SparkListenerStageCompleted
SparkListenerStageCompleted(stageInfo: StageInfo)
SparkListenerStageCompleted is posted when DAGScheduler does markStageAsFinished.
SparkListenerJobEnd
SparkListenerJobEnd(
jobId: Int,
time: Long,
jobResult: JobResult)
SparkListenerJobEnd is posted when DAGScheduler does cleanUpAfterSchedulerStop, handleTaskCompletion, failJobAndIndependentStages, and markMapStageJobAsFinished.
SparkListenerApplicationEnd
SparkListenerApplicationEnd(time: Long)
SparkListenerApplicationEnd is posted when SparkContext does postApplicationEnd.
SparkListenerEnvironmentUpdate
SparkListenerEnvironmentUpdate(environmentDetails: Map[String, Seq[(String, String)]])
SparkListenerEnvironmentUpdate is posted when SparkContext does postEnvironmentUpdate.
SparkListenerBlockManagerAdded
SparkListenerBlockManagerAdded(
time: Long,
blockManagerId: BlockManagerId,
maxMem: Long)
SparkListenerBlockManagerAdded is posted when BlockManagerMasterEndpoint registers a BlockManager.
SparkListenerBlockManagerRemoved
SparkListenerBlockManagerRemoved(
time: Long,
blockManagerId: BlockManagerId)
SparkListenerBlockManagerRemoved is posted when BlockManagerMasterEndpoint removes a BlockManager.
SparkListenerBlockUpdated
SparkListenerBlockUpdated(blockUpdatedInfo: BlockUpdatedInfo)

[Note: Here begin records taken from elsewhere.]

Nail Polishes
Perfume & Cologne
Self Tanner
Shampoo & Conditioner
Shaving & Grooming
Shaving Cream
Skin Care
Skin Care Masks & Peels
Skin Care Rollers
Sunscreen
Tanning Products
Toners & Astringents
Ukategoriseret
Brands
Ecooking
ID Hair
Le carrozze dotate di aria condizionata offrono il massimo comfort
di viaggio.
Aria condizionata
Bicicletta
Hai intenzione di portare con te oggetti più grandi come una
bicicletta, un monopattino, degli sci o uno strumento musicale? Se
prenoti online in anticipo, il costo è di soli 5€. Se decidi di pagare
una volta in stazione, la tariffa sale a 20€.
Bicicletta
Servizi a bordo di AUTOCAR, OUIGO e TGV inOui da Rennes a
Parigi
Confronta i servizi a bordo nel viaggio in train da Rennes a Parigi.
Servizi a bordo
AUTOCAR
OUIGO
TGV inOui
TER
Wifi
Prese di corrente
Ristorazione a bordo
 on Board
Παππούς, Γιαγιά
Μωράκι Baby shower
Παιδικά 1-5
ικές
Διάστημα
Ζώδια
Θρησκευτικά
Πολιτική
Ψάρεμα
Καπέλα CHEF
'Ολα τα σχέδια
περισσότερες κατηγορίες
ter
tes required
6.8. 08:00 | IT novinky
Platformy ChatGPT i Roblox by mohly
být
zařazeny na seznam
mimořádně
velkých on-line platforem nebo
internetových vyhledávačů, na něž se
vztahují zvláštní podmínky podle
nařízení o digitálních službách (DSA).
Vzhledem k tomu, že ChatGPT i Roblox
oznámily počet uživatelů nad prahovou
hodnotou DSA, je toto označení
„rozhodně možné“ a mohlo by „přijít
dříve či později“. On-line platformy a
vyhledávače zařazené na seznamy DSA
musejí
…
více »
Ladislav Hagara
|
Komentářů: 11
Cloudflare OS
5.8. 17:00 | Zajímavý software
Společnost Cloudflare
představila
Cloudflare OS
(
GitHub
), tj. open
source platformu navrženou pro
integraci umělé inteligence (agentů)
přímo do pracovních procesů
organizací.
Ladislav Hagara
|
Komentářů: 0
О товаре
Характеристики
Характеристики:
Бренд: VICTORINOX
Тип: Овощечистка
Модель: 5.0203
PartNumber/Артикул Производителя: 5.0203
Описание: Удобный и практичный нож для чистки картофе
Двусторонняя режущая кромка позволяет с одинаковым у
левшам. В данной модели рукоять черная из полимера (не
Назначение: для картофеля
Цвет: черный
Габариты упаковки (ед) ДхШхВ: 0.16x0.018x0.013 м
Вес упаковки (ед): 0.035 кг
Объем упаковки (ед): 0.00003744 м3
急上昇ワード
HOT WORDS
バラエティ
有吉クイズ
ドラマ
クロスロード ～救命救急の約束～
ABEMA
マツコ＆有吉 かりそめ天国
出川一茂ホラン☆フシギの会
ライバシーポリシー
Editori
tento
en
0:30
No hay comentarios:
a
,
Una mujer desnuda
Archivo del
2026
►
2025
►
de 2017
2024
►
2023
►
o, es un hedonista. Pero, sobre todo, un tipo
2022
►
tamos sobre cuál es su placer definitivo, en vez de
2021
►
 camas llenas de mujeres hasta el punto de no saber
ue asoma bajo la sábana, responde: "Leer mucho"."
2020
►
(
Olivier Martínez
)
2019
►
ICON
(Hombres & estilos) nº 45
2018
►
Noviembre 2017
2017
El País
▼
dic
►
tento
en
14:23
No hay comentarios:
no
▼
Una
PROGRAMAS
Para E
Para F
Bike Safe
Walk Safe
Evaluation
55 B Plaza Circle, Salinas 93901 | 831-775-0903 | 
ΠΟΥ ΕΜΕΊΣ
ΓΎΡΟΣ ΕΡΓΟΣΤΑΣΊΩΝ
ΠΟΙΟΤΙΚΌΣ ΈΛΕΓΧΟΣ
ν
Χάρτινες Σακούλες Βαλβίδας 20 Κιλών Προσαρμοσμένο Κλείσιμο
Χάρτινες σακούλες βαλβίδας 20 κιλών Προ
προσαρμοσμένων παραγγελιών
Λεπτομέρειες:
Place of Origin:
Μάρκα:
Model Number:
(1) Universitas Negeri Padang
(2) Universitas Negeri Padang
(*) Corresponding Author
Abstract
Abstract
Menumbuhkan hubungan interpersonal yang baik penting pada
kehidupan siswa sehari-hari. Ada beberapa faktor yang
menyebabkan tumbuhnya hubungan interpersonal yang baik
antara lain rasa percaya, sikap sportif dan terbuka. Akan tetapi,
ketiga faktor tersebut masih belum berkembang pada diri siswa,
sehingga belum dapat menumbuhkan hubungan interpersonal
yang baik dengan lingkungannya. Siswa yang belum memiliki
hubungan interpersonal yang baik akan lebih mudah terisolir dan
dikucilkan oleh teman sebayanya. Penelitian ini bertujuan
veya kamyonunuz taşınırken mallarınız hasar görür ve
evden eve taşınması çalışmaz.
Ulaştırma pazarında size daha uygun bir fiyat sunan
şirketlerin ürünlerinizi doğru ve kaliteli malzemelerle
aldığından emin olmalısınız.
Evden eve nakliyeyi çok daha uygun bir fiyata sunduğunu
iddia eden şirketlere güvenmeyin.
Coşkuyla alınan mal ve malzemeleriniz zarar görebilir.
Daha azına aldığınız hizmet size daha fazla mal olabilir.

SparkListenerBlockUpdated is posted when BlockManagerMasterEndpoint receives UpdateBlockInfo message.
SparkListenerUnpersistRDD
SparkListenerUnpersistRDD(rddId: Int)
SparkListenerUnpersistRDD is posted when SparkContext does unpersistRDD.
SparkListenerExecutorAdded
SparkListenerExecutorAdded(
time: Long,
executorId: String,
executorInfo: ExecutorInfo)
SparkListenerExecutorAdded is posted when DriverEndpoint RPC endpoint (of CoarseGrainedSchedulerBackend) handles RegisterExecutor message, MesosFineGrainedSchedulerBackend does resourceOffers, and LocalSchedulerBackendEndpoint starts.
SparkListenerExecutorRemoved
SparkListenerExecutorRemoved(
time: Long,
executorId: String,
reason: String)
SparkListenerExecutorRemoved is posted when DriverEndpoint RPC endpoint (of CoarseGrainedSchedulerBackend) does removeExecutor and MesosFineGrainedSchedulerBackend does removeExecutor.